> **Records from a dataset**
= Beginning of Section =
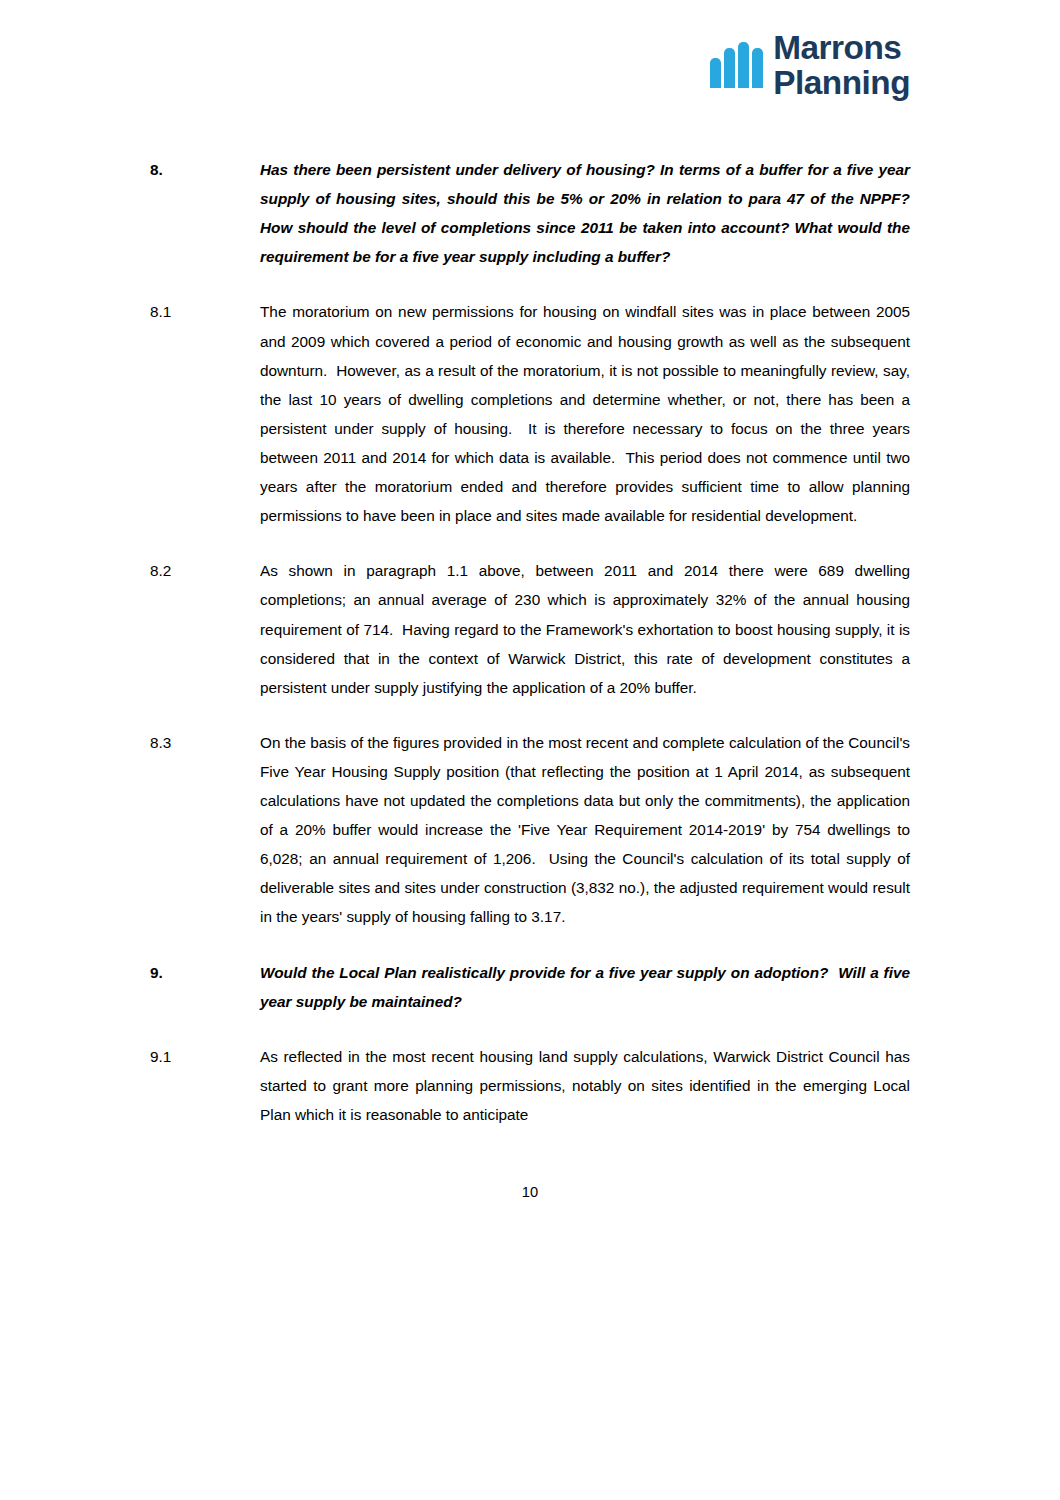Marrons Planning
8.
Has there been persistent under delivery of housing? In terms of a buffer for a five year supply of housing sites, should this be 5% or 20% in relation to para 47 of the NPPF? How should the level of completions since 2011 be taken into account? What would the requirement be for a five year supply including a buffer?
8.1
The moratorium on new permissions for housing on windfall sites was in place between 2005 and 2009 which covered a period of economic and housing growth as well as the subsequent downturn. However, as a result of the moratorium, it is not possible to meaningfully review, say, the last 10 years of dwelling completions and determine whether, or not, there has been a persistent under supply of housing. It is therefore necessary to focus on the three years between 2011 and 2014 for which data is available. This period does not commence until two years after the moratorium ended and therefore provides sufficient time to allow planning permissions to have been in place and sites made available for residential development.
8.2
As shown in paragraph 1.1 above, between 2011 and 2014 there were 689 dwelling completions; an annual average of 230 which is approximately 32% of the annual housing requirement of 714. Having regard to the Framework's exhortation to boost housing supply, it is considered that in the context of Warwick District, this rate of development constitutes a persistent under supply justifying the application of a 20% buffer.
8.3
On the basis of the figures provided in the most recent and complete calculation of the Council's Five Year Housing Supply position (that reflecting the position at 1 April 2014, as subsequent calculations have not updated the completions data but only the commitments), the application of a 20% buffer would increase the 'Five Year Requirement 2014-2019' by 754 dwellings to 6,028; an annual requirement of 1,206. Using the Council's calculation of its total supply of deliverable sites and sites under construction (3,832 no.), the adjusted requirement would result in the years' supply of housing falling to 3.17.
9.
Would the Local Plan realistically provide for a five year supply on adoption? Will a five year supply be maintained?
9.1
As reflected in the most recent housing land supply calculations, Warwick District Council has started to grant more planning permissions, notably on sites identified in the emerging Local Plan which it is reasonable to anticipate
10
= End of Section =
> **PROBLEM**
Give back every entry word for word, and drop the pictures as you go.

> **RESPONSE AREA**
Marrons Planning
8.
Has there been persistent under delivery of housing? In terms of a buffer for a five year supply of housing sites, should this be 5% or 20% in relation to para 47 of the NPPF? How should the level of completions since 2011 be taken into account? What would the requirement be for a five year supply including a buffer?
8.1
The moratorium on new permissions for housing on windfall sites was in place between 2005 and 2009 which covered a period of economic and housing growth as well as the subsequent downturn. However, as a result of the moratorium, it is not possible to meaningfully review, say, the last 10 years of dwelling completions and determine whether, or not, there has been a persistent under supply of housing. It is therefore necessary to focus on the three years between 2011 and 2014 for which data is available. This period does not commence until two years after the moratorium ended and therefore provides sufficient time to allow planning permissions to have been in place and sites made available for residential development.
8.2
As shown in paragraph 1.1 above, between 2011 and 2014 there were 689 dwelling completions; an annual average of 230 which is approximately 32% of the annual housing requirement of 714. Having regard to the Framework's exhortation to boost housing supply, it is considered that in the context of Warwick District, this rate of development constitutes a persistent under supply justifying the application of a 20% buffer.
8.3
On the basis of the figures provided in the most recent and complete calculation of the Council's Five Year Housing Supply position (that reflecting the position at 1 April 2014, as subsequent calculations have not updated the completions data but only the commitments), the application of a 20% buffer would increase the 'Five Year Requirement 2014-2019' by 754 dwellings to 6,028; an annual requirement of 1,206. Using the Council's calculation of its total supply of deliverable sites and sites under construction (3,832 no.), the adjusted requirement would result in the years' supply of housing falling to 3.17.
9.
Would the Local Plan realistically provide for a five year supply on adoption? Will a five year supply be maintained?
9.1
As reflected in the most recent housing land supply calculations, Warwick District Council has started to grant more planning permissions, notably on sites identified in the emerging Local Plan which it is reasonable to anticipate
10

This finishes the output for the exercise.